When I first learned of BitNinja’s role, I urged Arvixe to configure their installation to have the security service treat Feedly as a good guy. They, for valid reasons, declined. I also pressed them for a description of what specific aspect of Feedly’s access raised BitNinja’s hackles. Near the beginning of the episode, Feedly had suggested they might be able to alter their behavior if specifics were available. Not being privy to BitNinja’s inner workings, Arvixe could not supply those specifics. Although it was Arvixe who first mentioned it, I suspect all of us thought of it about the same time. Feedly needed to deal with BitNinja directly. The problem might not be limited to my website or even to all Arvixe hosted websites. The risk of Feedly being blocked could exist everywhere BitNinja was being used.

Feedly did contact BitNinja directly and, while I don’t know the details of the exchange, I do know that it resulted in BitNinja removing “a too strict log analyzing rule” about a day later. That was just over a week ago and since then my feeds seem to be flowing through Feedly as they should.

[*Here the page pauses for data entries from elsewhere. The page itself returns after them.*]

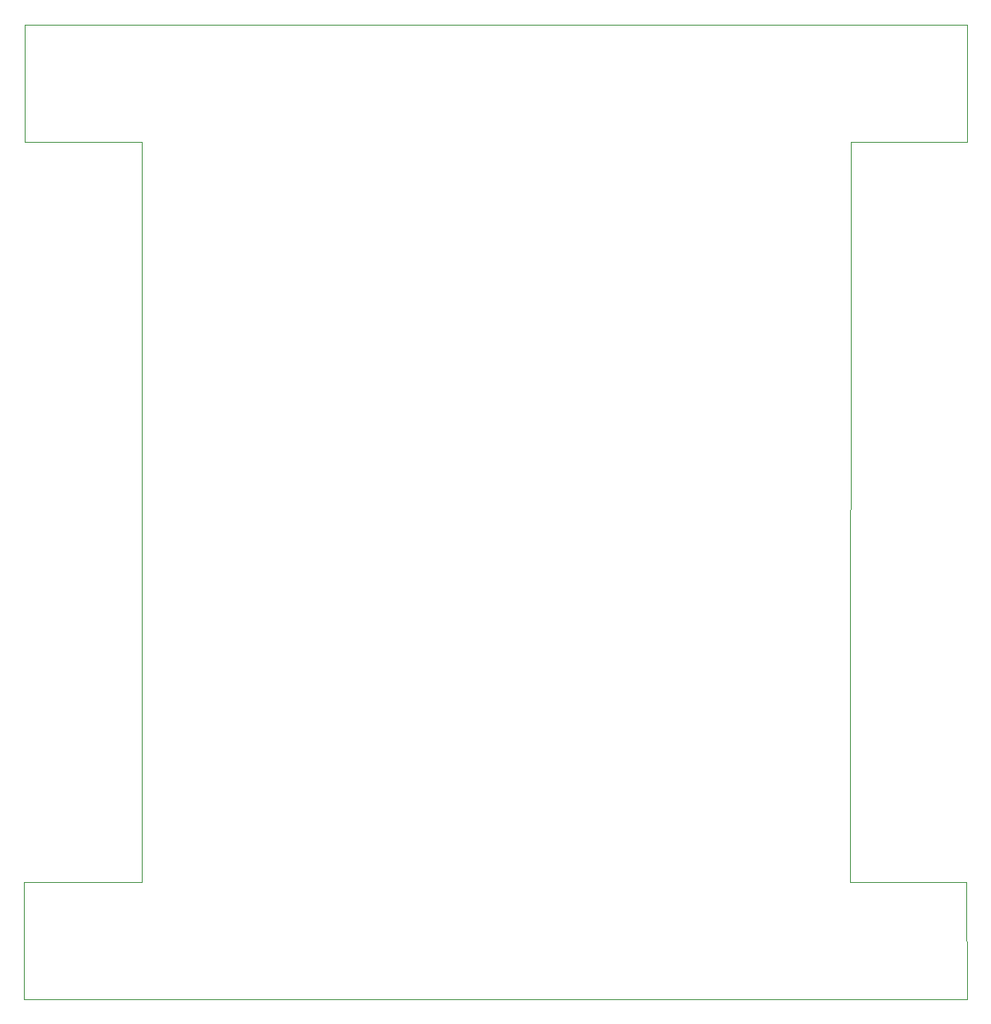
<source format=gbr>
%TF.GenerationSoftware,KiCad,Pcbnew,(6.0.7)*%
%TF.CreationDate,2023-04-27T13:47:55+08:00*%
%TF.ProjectId,Engineering 2023 UAV flight controller,456e6769-6e65-4657-9269-6e6720323032,1*%
%TF.SameCoordinates,Original*%
%TF.FileFunction,Profile,NP*%
%FSLAX46Y46*%
G04 Gerber Fmt 4.6, Leading zero omitted, Abs format (unit mm)*
G04 Created by KiCad (PCBNEW (6.0.7)) date 2023-04-27 13:47:55*
%MOMM*%
%LPD*%
G01*
G04 APERTURE LIST*
%TA.AperFunction,Profile*%
%ADD10C,0.100000*%
%TD*%
G04 APERTURE END LIST*
D10*
X115400000Y-42000000D02*
X103400000Y-42000000D01*
X103400000Y-54000000D02*
X115400000Y-54000000D01*
X200130000Y-129980000D02*
X188120000Y-129980000D01*
X115400000Y-54000000D02*
X115420000Y-130000000D01*
X103340000Y-141980000D02*
X103340000Y-130000000D01*
X200200000Y-54000000D02*
X188200000Y-54000000D01*
X188125000Y-141975000D02*
X200140000Y-141980000D01*
X200140000Y-141980000D02*
X200130000Y-129980000D01*
X188125000Y-42000000D02*
X115400000Y-42000000D01*
X115400000Y-141975000D02*
X188125000Y-141975000D01*
X103340000Y-130000000D02*
X115420000Y-130000000D01*
X188120000Y-129980000D02*
X188200000Y-54000000D01*
X115400000Y-141975000D02*
X103340000Y-141980000D01*
X103400000Y-42000000D02*
X103400000Y-54000000D01*
X188125000Y-42000000D02*
X200200000Y-42000000D01*
X200200000Y-42000000D02*
X200200000Y-54000000D01*
M02*

</source>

Maybe we should have dug a little deeper in March and it would have been nice if we had not thrashed about for a week in June. There were times when I thought Arvixe could have been more cooperative and Feedly more responsive. I don’t think anyone involved is a candidate for Trouble Shooter of the Year but neither do I think anyone screwed up horribly. I can’t be certain that the same problem won’t pop up again in a couple of months though I’m positive that some problem will pop up someday. This episode has increased my confidence that, when it does, these vendors — Feedly, Arvixe, & BitNinja — will get it sorted eventually. It would be nice is the next problem is as invisible to readers as this one was but I’m not going to count on it.

Incidentally, this post’s title comes from a Wheels song that, in case you don’t remember it, is here.

7 thoughts on “If the Phone Don’t Ring

    • I suppose you’re right but I don’t want to financially burden Feedly in any way. 🙂 I want so much for them to succeed but it’s really hard for anyone to make a living from RSS. The simplicity that makes it so wonderful also makes it hard to monetize.

  1. Hi Denny,

    I’m Bogi, member of the BitNinja team. It was interesting to read about this problem from the user side, and I’m really happy this inconvenience is solved by now.

    In case of good bots, we maintain an always up-to-date list about them, based on reverse dns, GeoIP, feedbacks, user-defined whitelists and the behavior of our honeypots. Sometimes all that’s not enough, so we try to keep continous contact with RSS providers and highly appreciate every feedback about these kind of situations. So if you experience any odd phenomenon in the future, please contact our team, we are always happy to help.

    • Thanks for the comment. Although I’ve had no direct contact with BitNinja, you folks seemed to respond promptly to Feedly’s query. Thanks for that, too. I was somewhat surprised that Feedly was not already identified as a “good bot” but it is a big web out there.

      • We try to cooperate with all the popular bots (like Google or Feedly), but sometimes it’s hard to keep up with their IP set updates. That is what causes complications sometimes. 🙂

        Feel free to contact us on any situations in the future.

  2. Oh my goodness! I wish I had read this post 2 months ago – going through the same thing now for my client’s blog and Feedly and Hostinger that uses BitNinja. Seems 6 years later it’s still an issue and I’m currently being passed between the three of them. Definitely not being paid enough for this.

    • I have been busy and not paying close attention lately so your post prompted me to immediately check my own feeds. For the record, I encountered a different problem with Arvixe and left them some time back. For what it’s worth, I still use Feedly and both of my feeds appear to be functioning well in recent history. I doubt I can be of any help but I sure do wish you luck.